June 29, both the House and Senate voted to pass the Conference Report to the Moving Ahead for Progress in the 21st Century (MAP-21/H.R.4348) legislation, the surface transportation authorization bill. The House passed the conference report by a vote of 373 to 52 and shortly thereafter, the Senate passed the conference report by a vote of 74 to 19.
The final conference agreement provides for a limited increase for Federal Transit Programs, providing a total of $10.578 billion in authorized funding in FY 2013 and $10.695 billion in FY 2014. Funding authorized from the Mass Transit Account of the Highway Trust Fund amounts to $8.478 billion in FY 2013 and $8.595 billion in FY 2014, with $2.1 billion authorized from the General Fund in each fiscal year.
Some positives are a new transit-oriented development pilot program and an increase in funding to help keep transit systems in a state of good repair. A new bus and bus facilities program has also been added. The bill also establishes federal oversight over transit safety. However, the ability for transit agencies to flex federal funds for operating during hard economic times (high unemployment levels) was taken out. Raising Commuter tax benefits to the level of parking benefits was scrapped as well. Drivers can deduct up to $240 a month on their taxes for parking, whereas transit riders max out at $125.
Bike and pedestrian funding did not fair well. Transportation Enhancements program is no more, and there now is the “Transportation Alternatives” program which cuts bike/pedestrian funding significantly. In addition the funds can only be used on certain types of road projects.
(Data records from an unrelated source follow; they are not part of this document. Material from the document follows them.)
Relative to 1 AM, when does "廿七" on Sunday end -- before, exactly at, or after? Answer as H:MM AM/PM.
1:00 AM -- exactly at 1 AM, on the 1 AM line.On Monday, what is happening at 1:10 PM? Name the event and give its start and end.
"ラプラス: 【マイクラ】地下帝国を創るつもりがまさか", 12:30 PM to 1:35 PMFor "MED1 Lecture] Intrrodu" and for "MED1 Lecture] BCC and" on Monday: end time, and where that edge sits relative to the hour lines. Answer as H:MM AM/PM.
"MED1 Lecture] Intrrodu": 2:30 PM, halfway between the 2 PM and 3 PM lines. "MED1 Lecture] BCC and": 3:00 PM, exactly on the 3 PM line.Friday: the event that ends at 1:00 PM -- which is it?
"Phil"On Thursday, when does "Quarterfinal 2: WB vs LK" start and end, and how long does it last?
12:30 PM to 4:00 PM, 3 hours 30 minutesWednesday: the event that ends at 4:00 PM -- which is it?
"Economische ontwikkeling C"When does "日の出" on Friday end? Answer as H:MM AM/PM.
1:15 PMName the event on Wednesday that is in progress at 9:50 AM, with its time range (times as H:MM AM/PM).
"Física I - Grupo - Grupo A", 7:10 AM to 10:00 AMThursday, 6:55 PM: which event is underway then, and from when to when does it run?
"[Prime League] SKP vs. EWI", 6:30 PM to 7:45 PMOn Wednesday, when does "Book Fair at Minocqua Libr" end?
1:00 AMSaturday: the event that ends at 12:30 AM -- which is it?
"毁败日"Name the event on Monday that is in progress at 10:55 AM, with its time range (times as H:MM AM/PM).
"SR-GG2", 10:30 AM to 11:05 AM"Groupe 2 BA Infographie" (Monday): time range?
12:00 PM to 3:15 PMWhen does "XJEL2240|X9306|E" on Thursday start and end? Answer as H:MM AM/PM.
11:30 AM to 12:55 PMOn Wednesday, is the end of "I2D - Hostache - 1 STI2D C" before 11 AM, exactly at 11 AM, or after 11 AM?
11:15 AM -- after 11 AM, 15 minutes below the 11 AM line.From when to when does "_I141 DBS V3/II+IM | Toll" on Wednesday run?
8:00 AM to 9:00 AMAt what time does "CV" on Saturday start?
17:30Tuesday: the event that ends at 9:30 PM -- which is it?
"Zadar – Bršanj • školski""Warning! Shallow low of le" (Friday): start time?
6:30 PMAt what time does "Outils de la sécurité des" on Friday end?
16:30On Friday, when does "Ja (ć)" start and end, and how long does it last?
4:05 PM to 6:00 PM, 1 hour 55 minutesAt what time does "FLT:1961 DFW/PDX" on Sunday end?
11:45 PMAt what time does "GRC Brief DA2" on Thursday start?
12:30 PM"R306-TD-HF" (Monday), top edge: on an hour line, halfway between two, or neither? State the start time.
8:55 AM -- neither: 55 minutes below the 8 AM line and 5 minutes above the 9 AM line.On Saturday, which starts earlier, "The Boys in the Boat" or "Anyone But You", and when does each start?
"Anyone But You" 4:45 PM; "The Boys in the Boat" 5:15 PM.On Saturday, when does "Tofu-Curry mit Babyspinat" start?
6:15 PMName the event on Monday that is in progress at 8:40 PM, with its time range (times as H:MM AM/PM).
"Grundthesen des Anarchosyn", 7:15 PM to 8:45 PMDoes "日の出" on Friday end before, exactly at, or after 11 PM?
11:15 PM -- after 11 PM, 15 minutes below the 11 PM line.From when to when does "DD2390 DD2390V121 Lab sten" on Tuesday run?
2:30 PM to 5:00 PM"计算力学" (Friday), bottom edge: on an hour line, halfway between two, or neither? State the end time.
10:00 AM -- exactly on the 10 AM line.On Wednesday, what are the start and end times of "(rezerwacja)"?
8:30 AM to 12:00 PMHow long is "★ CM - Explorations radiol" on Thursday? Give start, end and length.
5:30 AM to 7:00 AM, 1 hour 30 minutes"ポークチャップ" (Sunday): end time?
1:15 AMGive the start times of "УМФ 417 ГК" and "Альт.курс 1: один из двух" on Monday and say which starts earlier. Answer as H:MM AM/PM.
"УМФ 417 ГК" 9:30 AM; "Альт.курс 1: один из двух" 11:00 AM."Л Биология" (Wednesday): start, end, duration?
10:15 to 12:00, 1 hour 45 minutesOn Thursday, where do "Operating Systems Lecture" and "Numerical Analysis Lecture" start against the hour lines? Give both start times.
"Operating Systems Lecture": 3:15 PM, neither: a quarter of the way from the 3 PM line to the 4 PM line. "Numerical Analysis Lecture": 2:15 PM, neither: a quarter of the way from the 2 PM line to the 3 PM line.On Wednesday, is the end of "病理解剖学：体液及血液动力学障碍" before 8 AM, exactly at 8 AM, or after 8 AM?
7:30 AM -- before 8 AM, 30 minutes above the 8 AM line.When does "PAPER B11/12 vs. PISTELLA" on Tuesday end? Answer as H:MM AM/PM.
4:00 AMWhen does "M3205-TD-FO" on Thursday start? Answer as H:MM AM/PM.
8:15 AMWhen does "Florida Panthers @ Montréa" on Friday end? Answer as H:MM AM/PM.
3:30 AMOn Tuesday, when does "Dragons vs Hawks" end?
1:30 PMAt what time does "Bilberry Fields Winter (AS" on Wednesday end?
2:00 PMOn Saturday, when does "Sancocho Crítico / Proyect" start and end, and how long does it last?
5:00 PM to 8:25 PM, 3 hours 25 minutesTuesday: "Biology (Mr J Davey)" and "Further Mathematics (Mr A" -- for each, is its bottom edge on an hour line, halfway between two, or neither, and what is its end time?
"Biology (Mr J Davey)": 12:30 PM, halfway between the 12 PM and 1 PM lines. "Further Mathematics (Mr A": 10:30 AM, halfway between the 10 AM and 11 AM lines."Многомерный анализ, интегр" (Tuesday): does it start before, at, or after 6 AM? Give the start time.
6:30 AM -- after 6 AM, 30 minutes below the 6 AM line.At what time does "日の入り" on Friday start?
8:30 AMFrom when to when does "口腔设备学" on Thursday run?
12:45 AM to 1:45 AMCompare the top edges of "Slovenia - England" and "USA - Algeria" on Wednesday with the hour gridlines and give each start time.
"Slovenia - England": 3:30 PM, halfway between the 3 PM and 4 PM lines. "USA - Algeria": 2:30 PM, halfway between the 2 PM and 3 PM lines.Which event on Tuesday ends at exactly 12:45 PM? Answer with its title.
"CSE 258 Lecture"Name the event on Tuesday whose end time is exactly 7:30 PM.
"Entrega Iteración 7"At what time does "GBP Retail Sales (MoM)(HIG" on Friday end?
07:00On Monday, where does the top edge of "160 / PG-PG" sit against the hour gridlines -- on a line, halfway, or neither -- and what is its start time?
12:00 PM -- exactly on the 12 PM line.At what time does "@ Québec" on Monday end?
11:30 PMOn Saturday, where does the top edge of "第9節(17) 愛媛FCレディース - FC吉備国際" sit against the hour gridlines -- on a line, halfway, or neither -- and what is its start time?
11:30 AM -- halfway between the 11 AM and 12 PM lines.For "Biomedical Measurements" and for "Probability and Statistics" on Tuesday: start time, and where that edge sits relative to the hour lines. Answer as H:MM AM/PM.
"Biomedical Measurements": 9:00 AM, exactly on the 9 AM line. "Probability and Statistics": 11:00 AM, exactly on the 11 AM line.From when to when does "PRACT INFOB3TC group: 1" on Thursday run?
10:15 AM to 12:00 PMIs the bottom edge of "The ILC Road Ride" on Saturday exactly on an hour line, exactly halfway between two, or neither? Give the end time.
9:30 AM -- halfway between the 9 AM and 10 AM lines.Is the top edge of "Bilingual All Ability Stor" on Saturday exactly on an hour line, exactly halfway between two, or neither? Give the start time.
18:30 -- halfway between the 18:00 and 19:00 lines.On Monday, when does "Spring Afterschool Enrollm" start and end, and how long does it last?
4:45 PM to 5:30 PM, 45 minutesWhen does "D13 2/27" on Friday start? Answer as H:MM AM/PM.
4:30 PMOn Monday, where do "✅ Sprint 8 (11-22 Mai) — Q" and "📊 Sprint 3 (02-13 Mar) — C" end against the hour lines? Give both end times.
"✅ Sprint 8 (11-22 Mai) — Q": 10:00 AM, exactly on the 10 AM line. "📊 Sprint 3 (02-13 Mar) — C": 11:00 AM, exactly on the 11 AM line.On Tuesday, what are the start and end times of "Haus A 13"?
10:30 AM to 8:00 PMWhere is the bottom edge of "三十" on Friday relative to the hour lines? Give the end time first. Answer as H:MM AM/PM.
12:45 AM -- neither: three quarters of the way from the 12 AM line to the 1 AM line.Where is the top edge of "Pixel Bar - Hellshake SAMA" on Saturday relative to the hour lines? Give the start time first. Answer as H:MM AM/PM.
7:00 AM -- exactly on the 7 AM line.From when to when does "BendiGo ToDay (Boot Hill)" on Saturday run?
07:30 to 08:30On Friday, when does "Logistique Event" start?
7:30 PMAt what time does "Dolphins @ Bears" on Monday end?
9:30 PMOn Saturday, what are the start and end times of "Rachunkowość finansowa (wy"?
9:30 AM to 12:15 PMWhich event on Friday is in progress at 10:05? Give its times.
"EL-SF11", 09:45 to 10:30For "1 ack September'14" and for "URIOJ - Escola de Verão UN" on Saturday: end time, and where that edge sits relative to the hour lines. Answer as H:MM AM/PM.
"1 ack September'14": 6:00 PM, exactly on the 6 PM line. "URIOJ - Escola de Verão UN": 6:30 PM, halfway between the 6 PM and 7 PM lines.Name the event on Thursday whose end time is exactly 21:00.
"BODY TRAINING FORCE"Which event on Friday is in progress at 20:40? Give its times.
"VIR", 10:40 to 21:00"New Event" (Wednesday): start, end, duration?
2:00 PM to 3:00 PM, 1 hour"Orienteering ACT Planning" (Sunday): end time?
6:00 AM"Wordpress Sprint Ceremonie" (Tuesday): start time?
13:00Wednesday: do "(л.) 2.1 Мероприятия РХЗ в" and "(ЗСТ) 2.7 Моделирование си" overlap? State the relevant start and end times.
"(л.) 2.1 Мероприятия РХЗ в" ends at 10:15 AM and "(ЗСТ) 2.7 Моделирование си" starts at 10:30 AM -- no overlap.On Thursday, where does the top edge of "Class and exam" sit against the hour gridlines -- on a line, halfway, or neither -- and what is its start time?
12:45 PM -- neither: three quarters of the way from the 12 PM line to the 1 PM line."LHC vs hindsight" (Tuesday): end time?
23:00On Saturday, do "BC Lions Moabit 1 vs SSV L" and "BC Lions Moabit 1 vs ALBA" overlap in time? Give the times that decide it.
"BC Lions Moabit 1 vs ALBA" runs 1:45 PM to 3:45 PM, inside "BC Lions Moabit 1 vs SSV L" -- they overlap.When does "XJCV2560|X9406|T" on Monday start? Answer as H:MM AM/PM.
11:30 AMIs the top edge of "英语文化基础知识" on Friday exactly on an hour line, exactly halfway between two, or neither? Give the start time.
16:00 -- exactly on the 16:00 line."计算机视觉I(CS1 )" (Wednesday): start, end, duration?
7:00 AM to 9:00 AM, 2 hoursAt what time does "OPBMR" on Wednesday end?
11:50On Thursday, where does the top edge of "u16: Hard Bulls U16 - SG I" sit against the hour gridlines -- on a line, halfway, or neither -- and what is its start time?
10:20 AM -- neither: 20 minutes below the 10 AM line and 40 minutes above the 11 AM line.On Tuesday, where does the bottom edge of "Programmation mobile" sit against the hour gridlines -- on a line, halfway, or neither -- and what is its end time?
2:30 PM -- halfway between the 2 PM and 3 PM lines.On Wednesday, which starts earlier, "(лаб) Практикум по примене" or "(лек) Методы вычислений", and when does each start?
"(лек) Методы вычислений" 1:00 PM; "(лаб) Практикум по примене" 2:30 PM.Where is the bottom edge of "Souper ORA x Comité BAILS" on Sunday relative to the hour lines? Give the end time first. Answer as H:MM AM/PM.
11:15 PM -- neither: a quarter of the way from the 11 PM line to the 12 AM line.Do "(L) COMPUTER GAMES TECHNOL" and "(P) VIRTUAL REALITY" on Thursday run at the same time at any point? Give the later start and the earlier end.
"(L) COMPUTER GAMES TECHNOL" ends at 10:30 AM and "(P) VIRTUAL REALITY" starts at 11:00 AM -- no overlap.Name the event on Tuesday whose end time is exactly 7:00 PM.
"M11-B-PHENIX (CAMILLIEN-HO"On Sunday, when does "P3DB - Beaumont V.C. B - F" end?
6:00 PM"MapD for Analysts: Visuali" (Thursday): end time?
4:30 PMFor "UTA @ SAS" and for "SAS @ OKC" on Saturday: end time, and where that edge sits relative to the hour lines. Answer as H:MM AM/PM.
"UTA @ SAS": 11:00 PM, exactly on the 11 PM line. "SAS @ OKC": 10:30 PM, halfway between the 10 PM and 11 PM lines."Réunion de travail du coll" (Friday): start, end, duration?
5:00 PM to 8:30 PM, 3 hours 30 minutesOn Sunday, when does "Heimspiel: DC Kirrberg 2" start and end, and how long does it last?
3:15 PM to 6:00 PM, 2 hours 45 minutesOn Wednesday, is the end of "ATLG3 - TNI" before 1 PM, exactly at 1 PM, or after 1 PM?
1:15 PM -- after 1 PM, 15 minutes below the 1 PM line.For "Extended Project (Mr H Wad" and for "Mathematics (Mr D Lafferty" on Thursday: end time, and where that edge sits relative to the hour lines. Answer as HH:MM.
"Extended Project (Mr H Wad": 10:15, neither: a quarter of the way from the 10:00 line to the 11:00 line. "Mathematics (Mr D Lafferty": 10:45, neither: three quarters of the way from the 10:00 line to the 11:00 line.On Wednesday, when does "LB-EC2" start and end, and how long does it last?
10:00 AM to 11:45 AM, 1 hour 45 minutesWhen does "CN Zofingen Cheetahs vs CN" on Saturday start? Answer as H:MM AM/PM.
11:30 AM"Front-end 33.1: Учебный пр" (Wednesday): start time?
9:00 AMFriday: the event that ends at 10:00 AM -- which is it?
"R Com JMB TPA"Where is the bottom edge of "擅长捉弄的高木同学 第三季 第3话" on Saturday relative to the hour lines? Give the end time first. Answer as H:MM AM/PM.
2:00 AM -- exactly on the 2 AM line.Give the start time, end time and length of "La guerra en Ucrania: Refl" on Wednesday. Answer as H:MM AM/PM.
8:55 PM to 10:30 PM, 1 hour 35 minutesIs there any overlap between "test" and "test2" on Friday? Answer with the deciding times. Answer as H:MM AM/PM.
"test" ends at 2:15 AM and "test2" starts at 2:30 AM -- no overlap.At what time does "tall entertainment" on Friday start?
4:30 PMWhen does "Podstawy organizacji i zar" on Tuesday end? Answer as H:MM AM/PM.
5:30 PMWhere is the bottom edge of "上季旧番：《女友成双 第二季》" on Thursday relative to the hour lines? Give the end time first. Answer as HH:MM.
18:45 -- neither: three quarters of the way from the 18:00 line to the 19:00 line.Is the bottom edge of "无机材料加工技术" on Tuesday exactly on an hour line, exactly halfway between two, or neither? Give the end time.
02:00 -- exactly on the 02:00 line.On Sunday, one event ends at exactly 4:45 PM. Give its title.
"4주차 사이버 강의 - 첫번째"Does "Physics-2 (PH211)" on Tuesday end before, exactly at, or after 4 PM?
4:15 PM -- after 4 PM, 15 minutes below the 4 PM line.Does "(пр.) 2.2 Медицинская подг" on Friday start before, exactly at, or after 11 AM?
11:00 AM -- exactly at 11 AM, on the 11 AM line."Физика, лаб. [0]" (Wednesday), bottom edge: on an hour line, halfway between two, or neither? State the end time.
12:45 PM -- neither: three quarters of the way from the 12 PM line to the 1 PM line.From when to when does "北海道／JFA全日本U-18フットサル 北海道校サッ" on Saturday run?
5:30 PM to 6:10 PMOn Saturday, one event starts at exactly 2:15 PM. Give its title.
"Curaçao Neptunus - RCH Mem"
Complete Streets language was taken out of the bill as well.
The TIFIA loan program, which leverages private investment and local dollars to fund infrastructure projects, saw a budget jump from $122 million to $1 billion. LA Mayor Antonio Villaraigosa’s 30/10 plan, 30 years of public transit infrastructure built in 10 years, is an example of one project that has applied for funds under this program.
The bill also expands tolling authority – not to existing roadways, but to more highway expansions than were previously allowed.
The bill includes performance goals for air quality, freight movement, safety and state of good repair for both highways and transit however it does not tie funding to achievement of the goals.
The TIGER Grant Program is no more. However there is the “Projects of National and Regional Significance” carried over from SAFETEA-LU which some tranportation experts say could be similar to the TIGER program. Projects will be funded on a discretionary basis.
High-speed rail isn’t even mentioned.
This 27 month bill provides gives agencies a little more opportunity for planning over the consecutive extensions to the bill that have been happening for the last several years, but many transportation experts say it is not long enough to build long term plans for transportation with such a short window.